Настало время сказать и о тяжком недуге, ставшем одной из причин ранней гибели писателя. Не в силах вынести удары судьбы, спасаясь от тех самых «страшных мыслей», он искал утешения в опьянении. Это началось ещё в бурсе, её же он винил и в своём безволии, в бессилии побороть порок: «Бурса проклятая измозжила у меня эту силу воли и научила меня пить. Потом и в жизни обстоятельства вышли скверные, наконец, привык. А мне жить ещё хочется, работы впереди много, силы ещё есть во мне. Но они пропадут, если не остановиться вовремя. Тяжело мне. Или в самом деле пропадать надо?» (11). Вот и в собственных слабостях пришлось винить заедающие обстоятельства…

Одно могло спасти и спасало: литературный труд. Последние два года жизни — время борьбы между стремлением забыться в пьяном дурмане и тягою к писательству. В тяжкой той борьбе литература постепенно брала верх. Помяловский принимается за цикл «Очерки бурсы». Он как будто мстил бурсе, вкладывая в свои картины всю ненависть, накопившуюся в душе за четырнадцать лет бурсачества. Страшные получились картины.

«Элегантное общество с содроганием отвернулось от этой картины и не хотело верить, что в наше время могут происходить такие безобразия, но бурсаки сразу узнали своё родимое гнёздышко и от души сказали Помяловскому спасибо»[254], — свидетельствовал бывший однокашник.

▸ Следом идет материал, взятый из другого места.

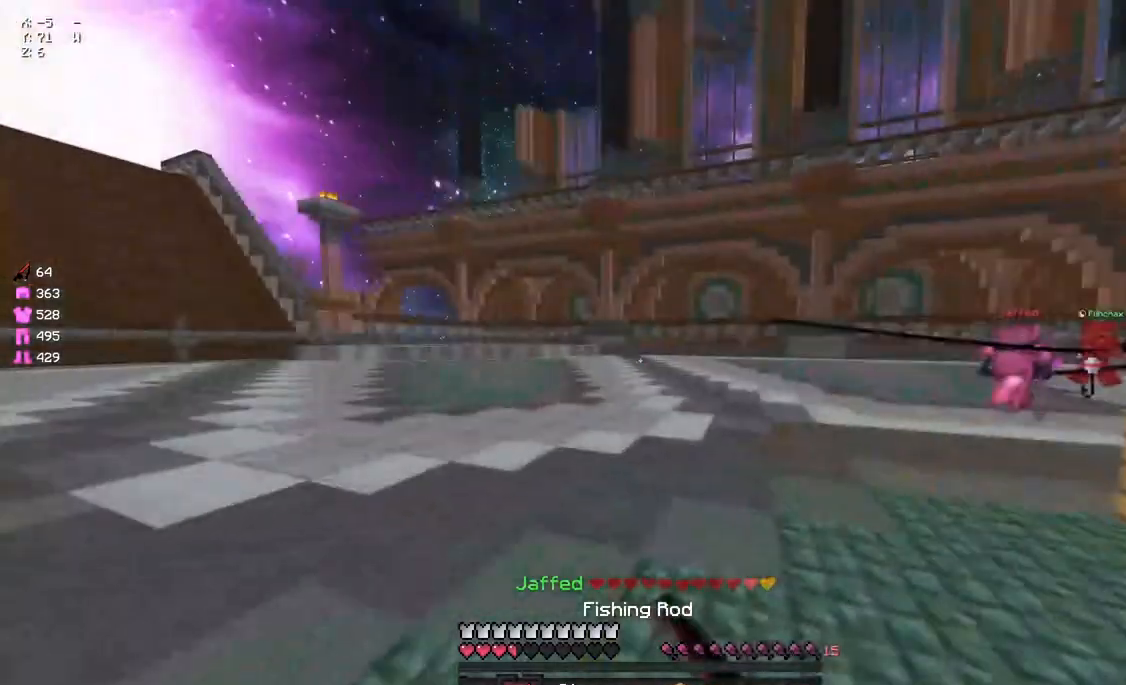
{"keys": ["d", "w"], "mouse": [], "events": [[83, "a", "down"], [133, "a", "up"], [350, "d", "down"]]}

Но такого свидетельства мало: оно может быть и предвзятым. Истина должна быть установлена в сопоставлении с иными подтверждениями или опровержениями правоты автора.

Сохранились многие воспоминания воспитанников различных духовных школ, позволяющие получить более широкую картину бурсацкой жизни и быта во второй половине XIX столетия. Прежде всего нужно заметить, что очерки Помяловского относятся ко времени, предшествующему реформам духовного образования конца 60-х годов — обстоятельство существенное. Кроме того, приходится сделать печальный вывод, что петербургская бурса резко выделялась среди прочих, и в худшую сторону. Многие мемуаристы отмечают и дурные стороны в различных семинариях и училищах, но нигде не встретить того, что так изобильно описывает Помяловский. А его правоту подтвердил профессор А. Катанский, который писал: «…по приезде в СПб Академию и по прочтении этих очерков, я не хотел верить, чтобы могло быть нечто подобное, да ещё в столичном духовном училище. К сожалению, из бесед с новыми товарищами-петербуржцами я должен был убедиться, что изображение бурсы у Помяловского близко к истине, и удивлению моему не было конца»[255].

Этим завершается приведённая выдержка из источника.